Local government funding will face a further 10 per cent budget cut in 2015/16.

The cut is in addition to the 28 per cent reduction in local government grants announced in the last spending review.

The announcement is likely to mean a loss of around £24m for Notts County Council, along with the £77m in cuts imposed between 2011 and 2015.

It is estimated the council will need to find an extra £33m over the next three years to meet these additional costs, reducing the money available to provide other services such as road maintenance, libraries and public transport.

Coun Rhodes said: “It is inevitable that the latest hammer blow to the council’s finances will have a further, devastating impact on local services.”

He added: “Councils bore the brunt of the cuts in the last review - now, despite having to absorb huge additional costs, councils are once again being punished.”

“If the Chancellor looked up from his spreadsheet, he would see the hardship these savage cuts will cause to real people and communities who rely on these services - services which are already a shadow of what they were because of his ongoing austerity measures.”

“Over the last four years the county council has lost around a quarter of its workforce, frozen pay, cut grants to voluntary groups, switched off street lights, sold care homes and closed day services. Now we’re working up plans to reduce costs by sharing more services with other councils and only recruiting new employees when it’s absolutely critical - but still the Chancellor says it’s not enough.”

It is estimated that savings in the region of £46.5m will have to be found in the 2014/15 council budget to be announced in the autumn.
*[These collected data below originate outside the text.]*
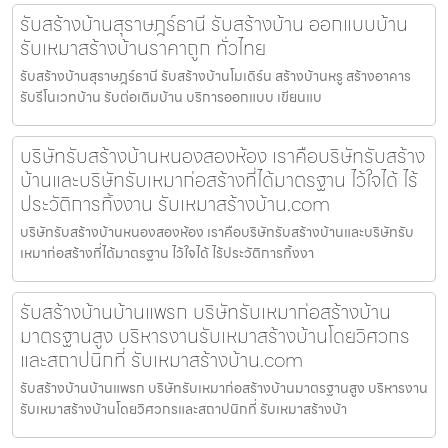
รับสร้างบ้านสุราษฎร์ธานี รับสร้างบ้าน ออกแบบบ้าน
รับเหมาสร้างบ้านราคาถูก ทั่วไทย
รับสร้างบ้านสุราษฎร์ธานี รับสร้างบ้านโมเดิร์น สร้างบ้านหรู สร้างอาคาร
รับรีโนเวทบ้าน รับต่อเติมบ้าน บริการออกแบบ เขียนแบ
บริษัทรับสร้างบ้านหนองสองห้อง เราคือบริษัทรับสร้าง
บ้านและบริษัทรับเหมาก่อสร้างที่ได้มาตรฐาน ไว้ใจได้ ไร้
ประวัติการทิ้งงาน รับเหมาสร้างบ้าน.com
บริษัทรับสร้างบ้านหนองสองห้อง เราคือบริษัทรับสร้างบ้านและบริษัทรับ
เหมาก่อสร้างที่ได้มาตรฐาน ไว้ใจได้ ไร้ประวัติการทิ้งงา
รับสร้างบ้านบ้านแพรก บริษัทรับเหมาก่อสร้างบ้าน
มาตรฐานสูง บริหารงานรับเหมาสร้างบ้านโดยวิศวกร
และสถาปนิกที่ รับเหมาสร้างบ้าน.com
รับสร้างบ้านบ้านแพรก บริษัทรับเหมาก่อสร้างบ้านมาตรฐานสูง บริหารงาน
รับเหมาสร้างบ้านโดยวิศวกรและสถาปนิกที่ รับเหมาสร้างบ้า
George Cowcher, chief executive of the Derbyshire and Notts Chamber of Commerce, said local businesses will have a mixed reaction to the review.

“There were some measures which are welcome, especially the investment in important areas like transport, export support, science, apprenticeships, education, innovation and defence procurement. Overall, though, it did not go far enough in delivering the radical shift in spending priorities towards the capital investment needed to underpin economic stability, job creation, exports and growth we would have all liked to have seen.”